> Task objective: Recast every line of the listing below as a Markdown table with two columns, "Row" for the row number and "Text" for the line, and skip any blank lines. Leave the pictures out of the table.

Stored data
★ ★ ★
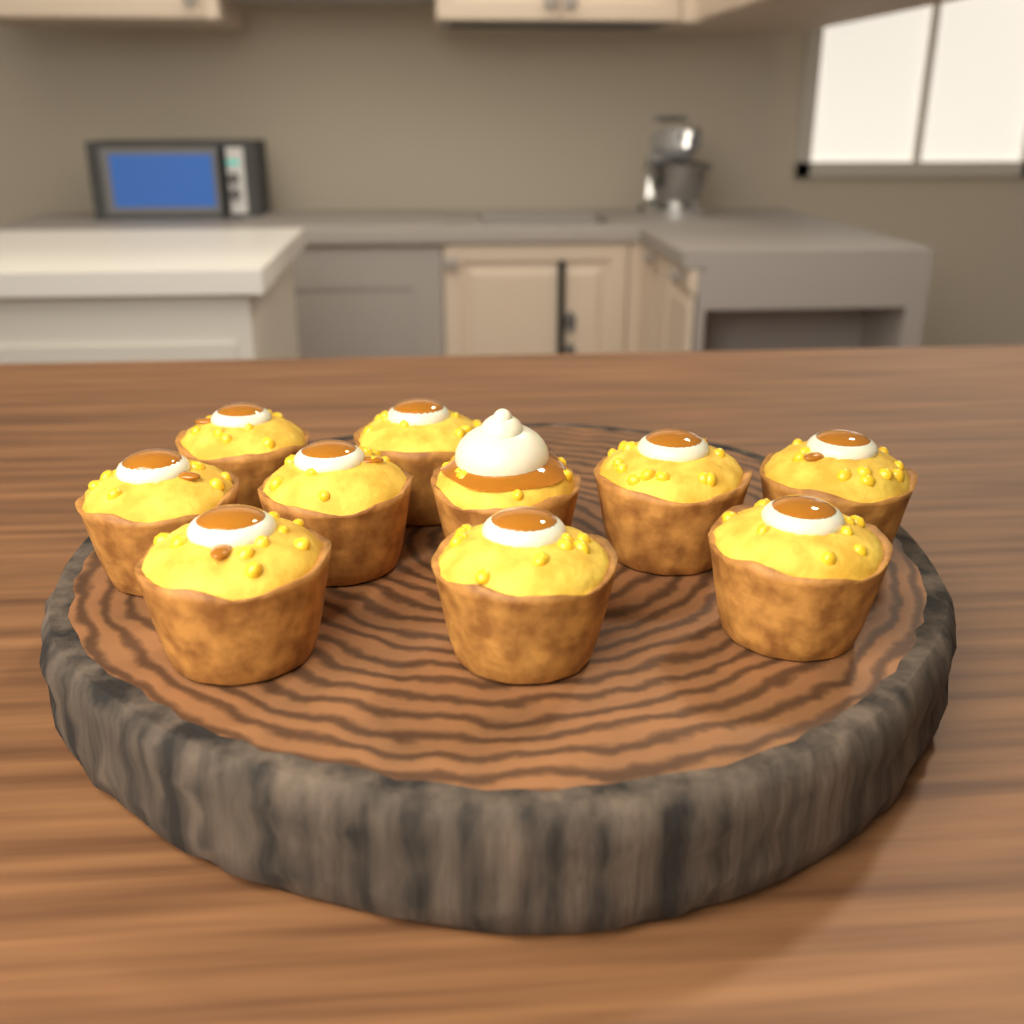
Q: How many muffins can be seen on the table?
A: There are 10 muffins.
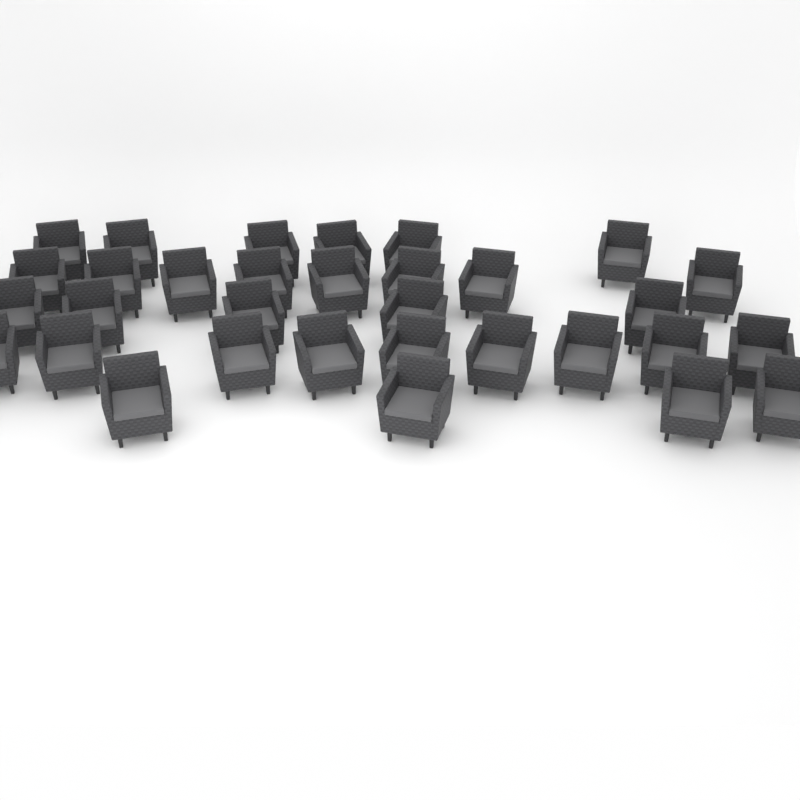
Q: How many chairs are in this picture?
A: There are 32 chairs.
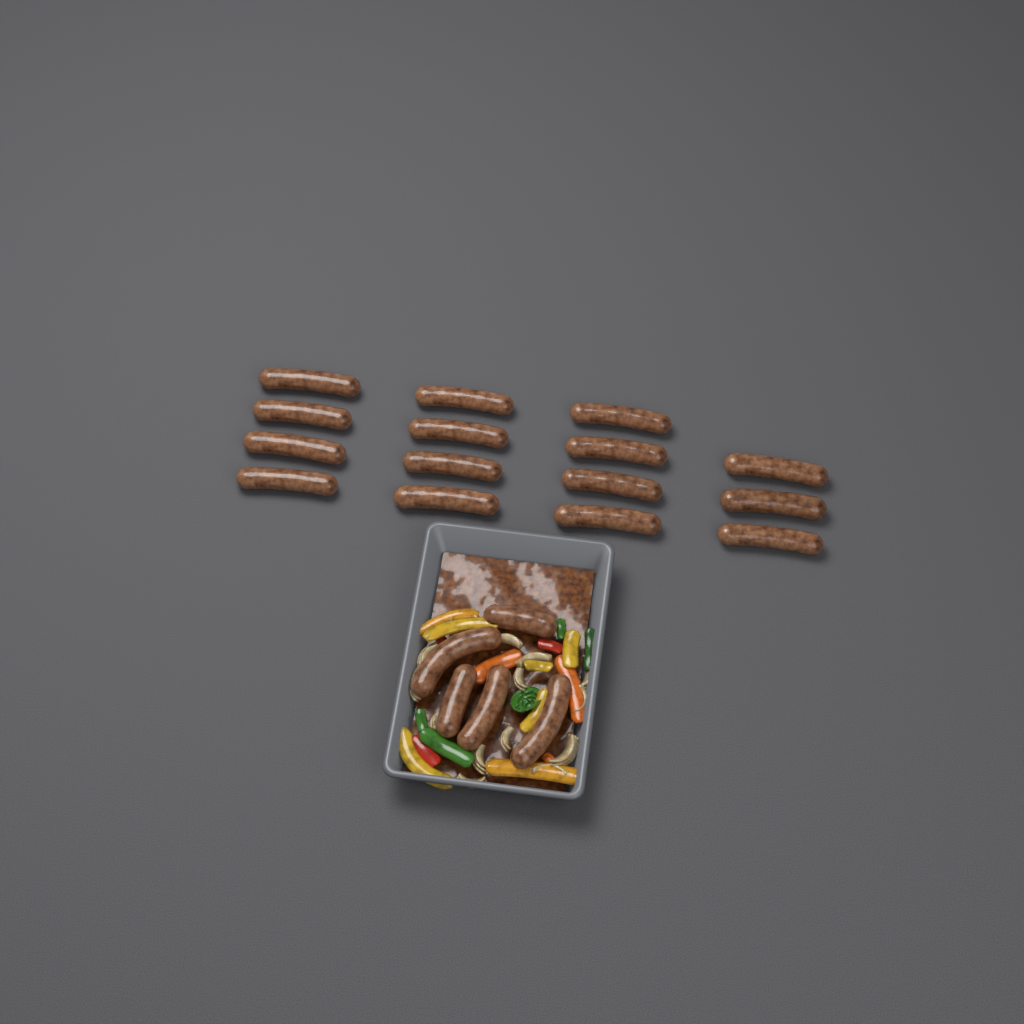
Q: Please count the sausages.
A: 20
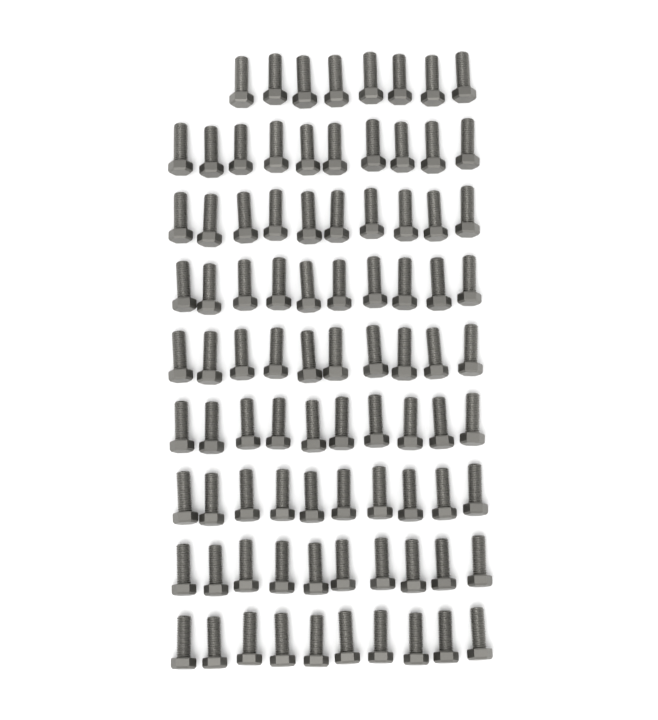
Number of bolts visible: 88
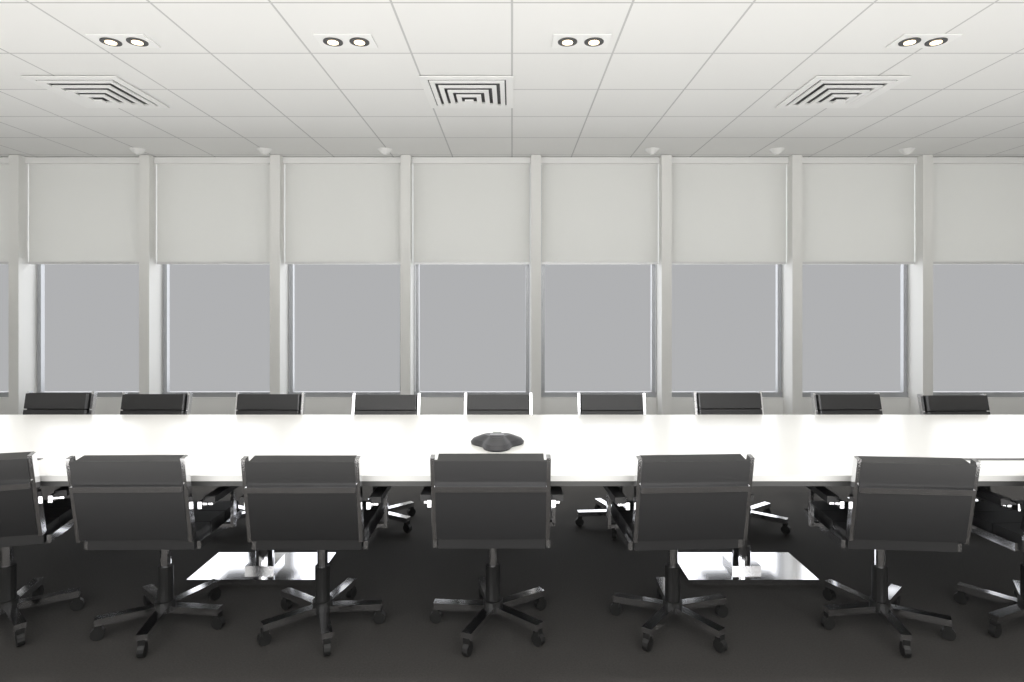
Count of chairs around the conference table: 16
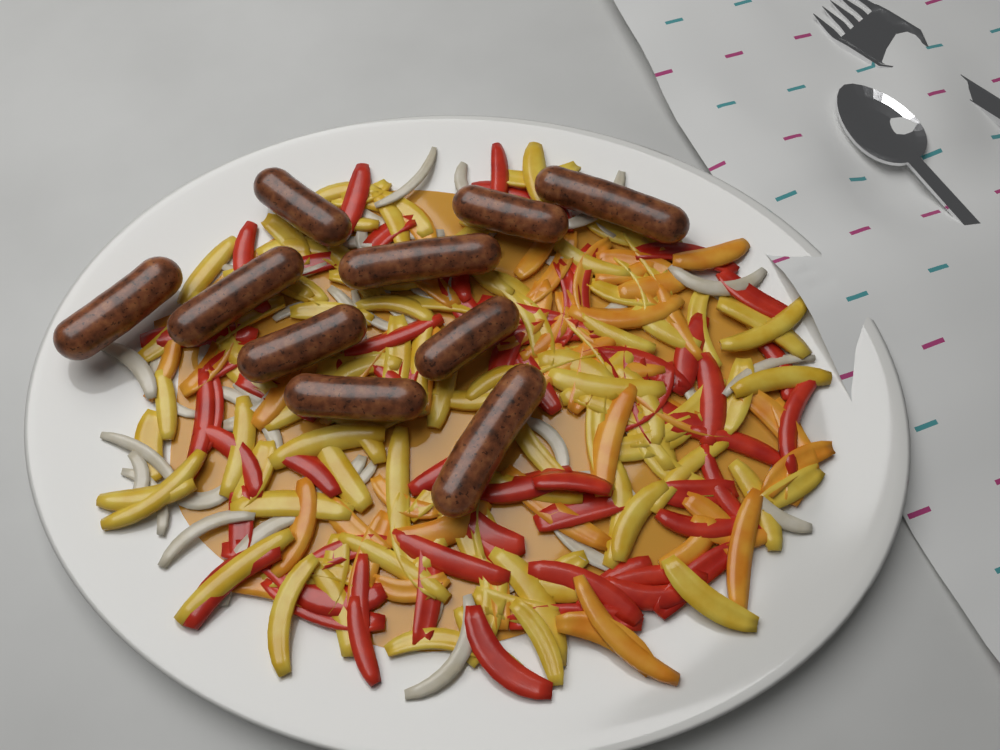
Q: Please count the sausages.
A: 10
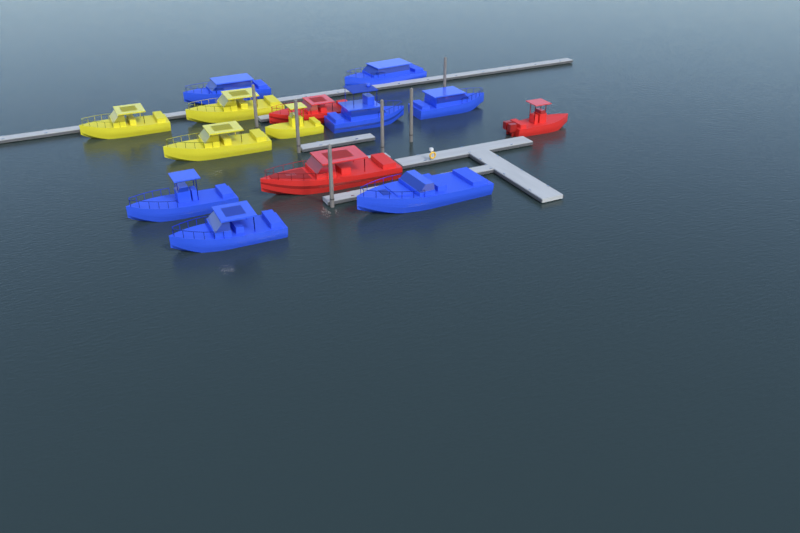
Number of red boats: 3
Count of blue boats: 7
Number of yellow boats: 4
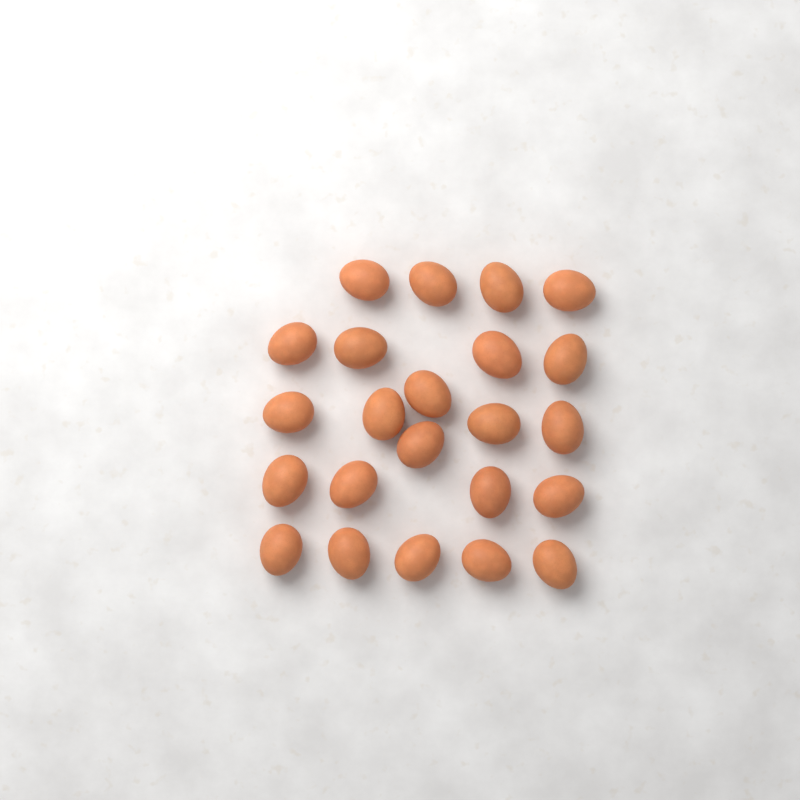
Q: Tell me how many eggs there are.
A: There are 23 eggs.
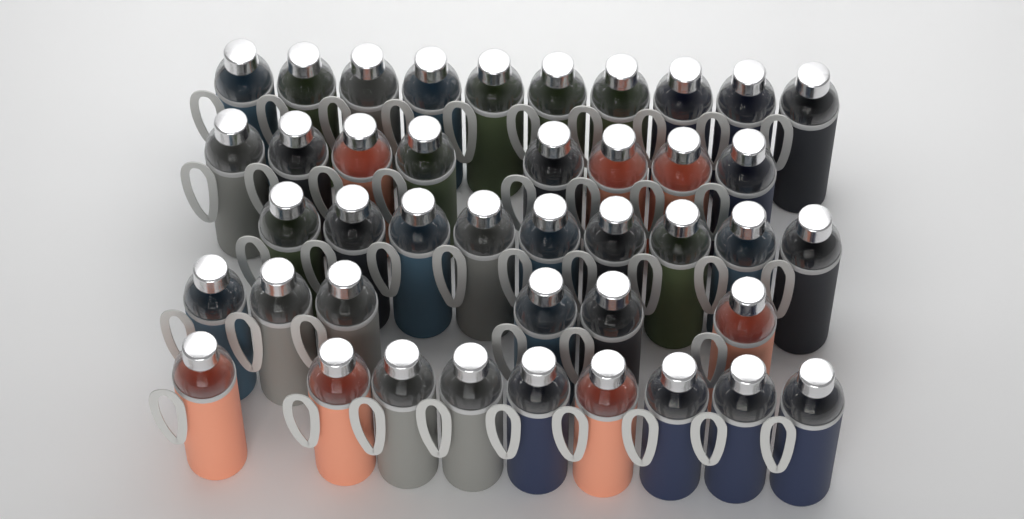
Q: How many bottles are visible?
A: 42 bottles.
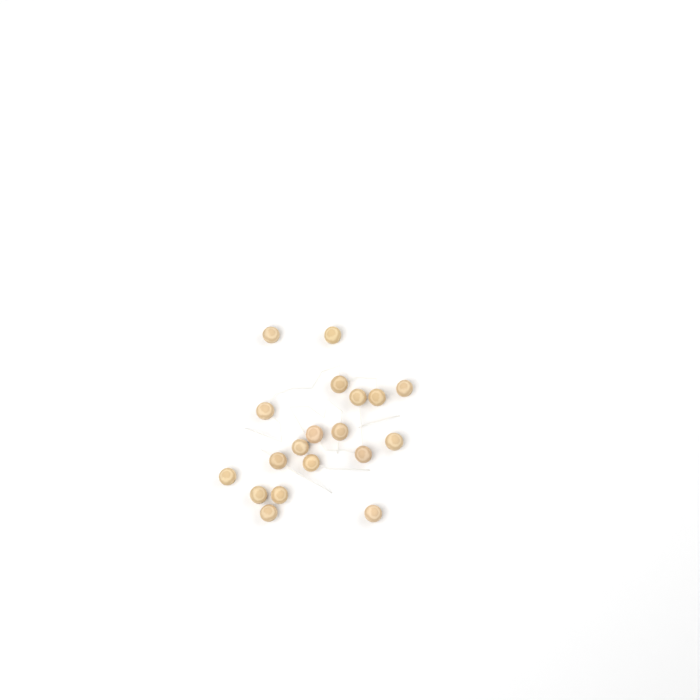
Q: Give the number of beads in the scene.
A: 19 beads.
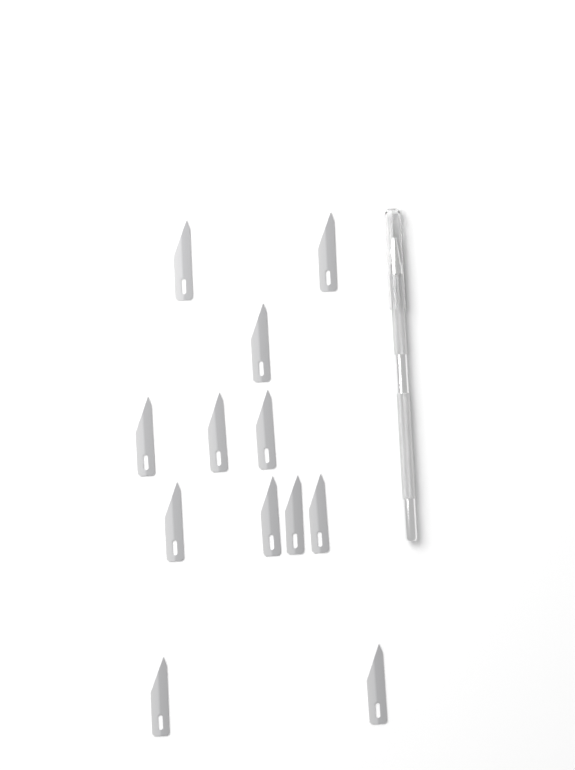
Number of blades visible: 12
★ ★ ★
> Output for this exercise:
| Row | Text |
|---|---|
| 1 | Q: How many muffins can be seen on the table? |
| 2 | A: There are 10 muffins. |
| 3 | Q: How many chairs are in this picture? |
| 4 | A: There are 32 chairs. |
| 5 | Q: Please count the sausages. |
| 6 | A: 20 |
| 7 | Number of bolts visible: 88 |
| 8 | Count of chairs around the conference table: 16 |
| 9 | Q: Please count the sausages. |
| 10 | A: 10 |
| 11 | Number of red boats: 3 |
| 12 | Count of blue boats: 7 |
| 13 | Number of yellow boats: 4 |
| 14 | Q: Tell me how many eggs there are. |
| 15 | A: There are 23 eggs. |
| 16 | Q: How many bottles are visible? |
| 17 | A: 42 bottles. |
| 18 | Q: Give the number of beads in the scene. |
| 19 | A: 19 beads. |
| 20 | Number of blades visible: 12 |